Mr. Speaker, the government has no difficulty with a great deal of the hon. member for Wanuskewin's address. We do have difficulty with the introduction and the tail of his motion of a subsidiary proposal of constitutional change. That is something I will address a little later.
In relation to section 43 of the Criminal Code, it is very clear that Canadian criminal law does not condone or authorize the abuse of children. Section 43 in its context is merely a limited defence to a charge of assault. There are several key points which we should emphasize. It only applies to a parent, teacher or person acting in the place of a parent and only in respect to a pupil or child under that person's care. The person is only permitted to use this defence if force was used for the purpose of correction. A person who uses force in a fit of rage or in order to hurt a child cannot claim section 43 as a defence.
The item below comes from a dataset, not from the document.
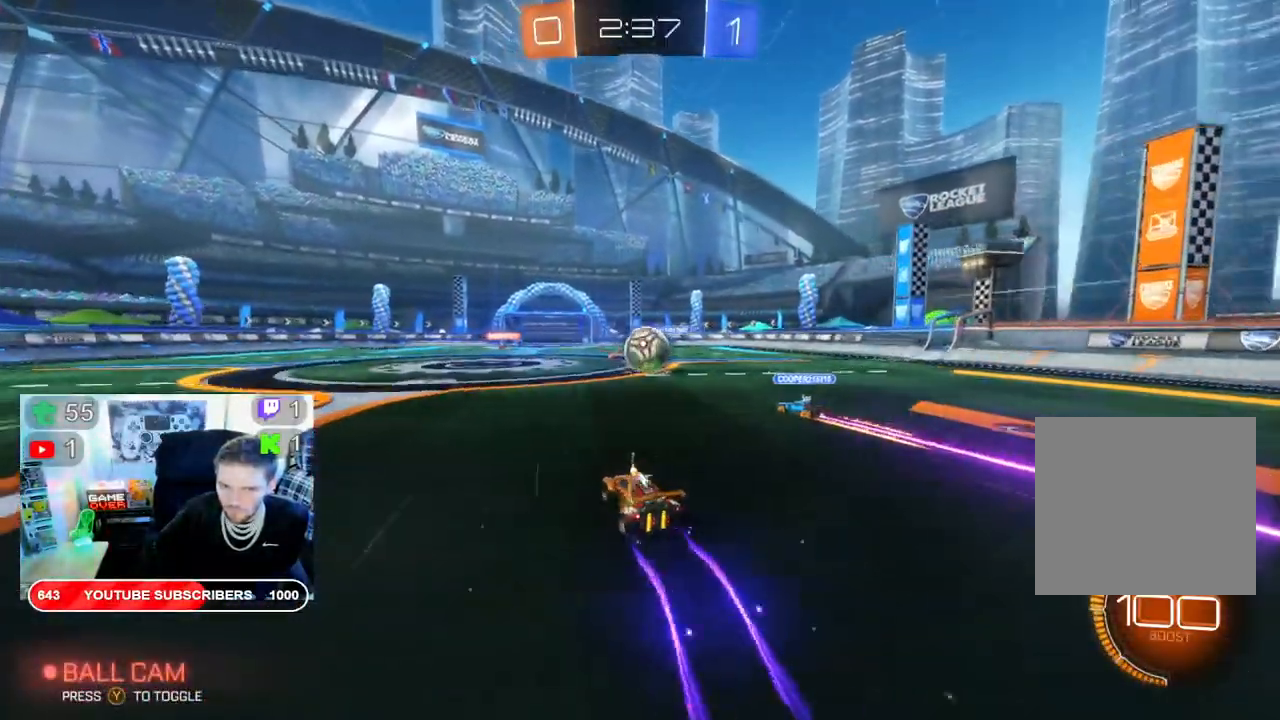
{"dt_ms": 500, "buttons": ["R2"], "left_stick": "down-left", "right_stick": "center", "events": []}
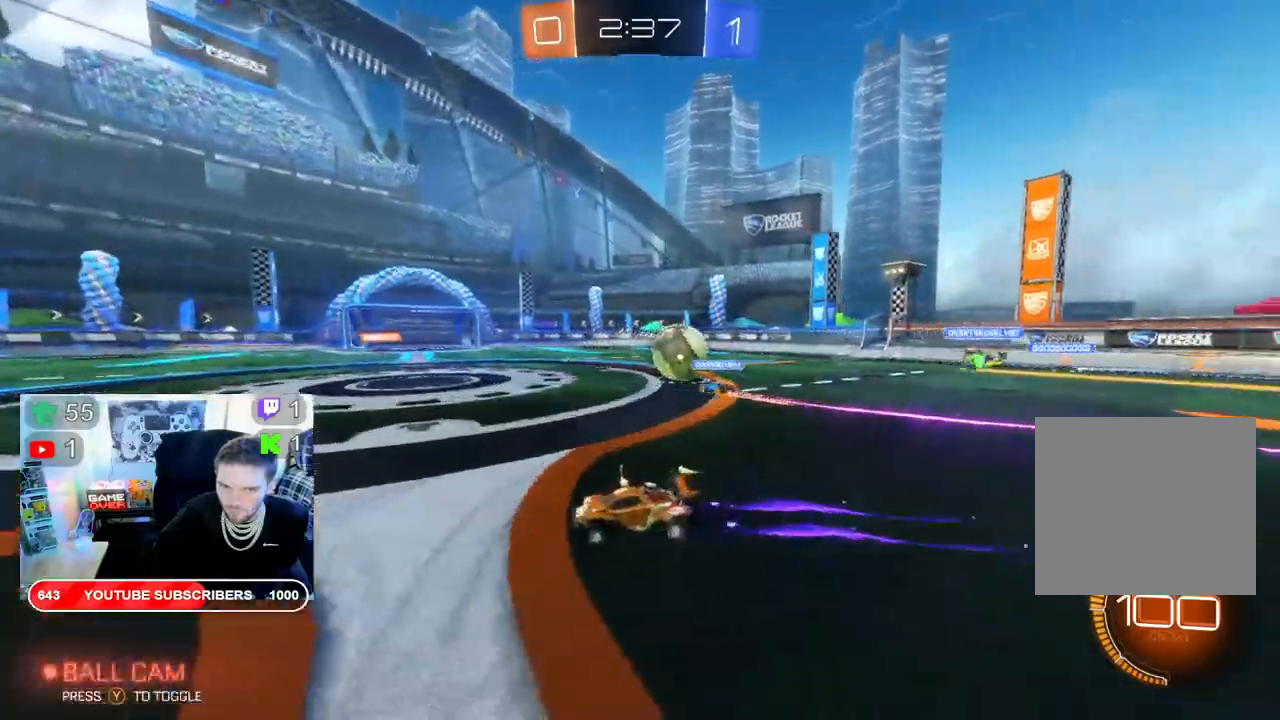
{"dt_ms": 500, "buttons": ["R2"], "left_stick": "right", "right_stick": "center", "events": [[17, "left_stick", "down-right"], [217, "left_stick", "right"]]}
Finally, on the issue of proportionality, the force used must be reasonable in the circumstances.
A court asked to consider applying section 43 in any given case would look at the nature of the child's behaviour or action calling for correction, as well as the age of the child, the severity of the punishment, including any injuries suffered by the child.
When determining whether the force used is reasonable the standard is the community standard of reasonableness. There is a warning that if one goes beyond these limits one may find oneself before a criminal court, and in appropriate cases criminal prosecution will be pursued.
It is on the more general issue that we felt we should add some comments to what the hon. member for Wanuskewin said. Lawmaking in Canada follows Jeremy Benthan's euphemism that law is not made by judge alone; it is made by judge and company. There is a continuum in the law making process. Judges, university law schools, law reviews and the legal profession have put in their criticisms. To a very considerable extent our courts have developed a highly nuanced relationship with the rest of the legal company. Courts very rarely say tout court, that is out, that is illegal. They offer suggestions for changes and modifications and the sensible response of a ministry of justice is to consider these, to take them into account and to come back afresh.
This is ordinary legislation. It is not constitutional law. It can be changed, as can any court decision on it, by subsequent legislation if parliament thinks so fit. This is in fact a fairly normal operation with criminal law today.
The legal company involved in monitoring the Criminal Code is very large and very well informed. It has contributed significantly to the progressive evolution of our criminal law.
On the notwithstanding clause I should express the reservations which I advanced in an earlier debate concerning the B.C. decision, the intermediate court decision in the child pornography case.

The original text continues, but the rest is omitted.